**The problem**: Reproduce each line from the records that holds "left".

━━ Raw data

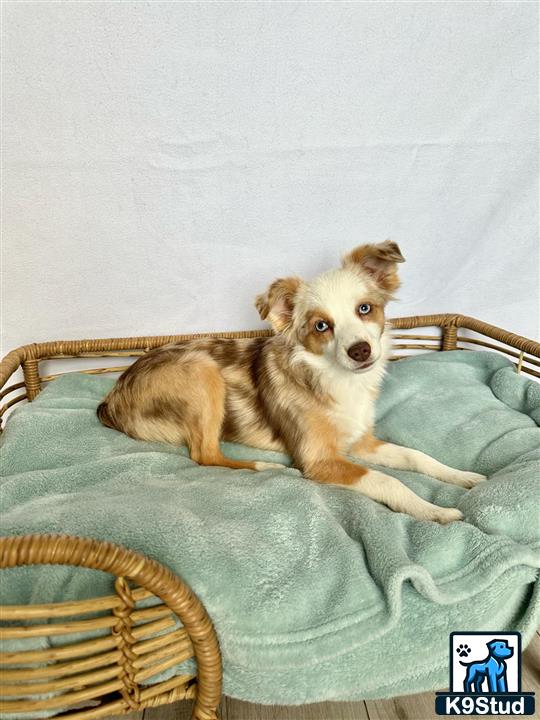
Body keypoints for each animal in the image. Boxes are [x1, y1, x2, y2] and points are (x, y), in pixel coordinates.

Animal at [98, 242, 486, 524]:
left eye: (365, 309)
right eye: (321, 326)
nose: (360, 351)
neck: (336, 380)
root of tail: (112, 398)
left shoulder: (362, 442)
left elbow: (416, 456)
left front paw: (462, 476)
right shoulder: (319, 461)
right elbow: (387, 480)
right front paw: (433, 510)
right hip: (202, 370)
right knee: (204, 455)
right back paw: (265, 467)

━━━━

**Reply to the task**:
left eye: (365, 309)
left shoulder: (362, 442)
left elbow: (416, 456)
left front paw: (462, 476)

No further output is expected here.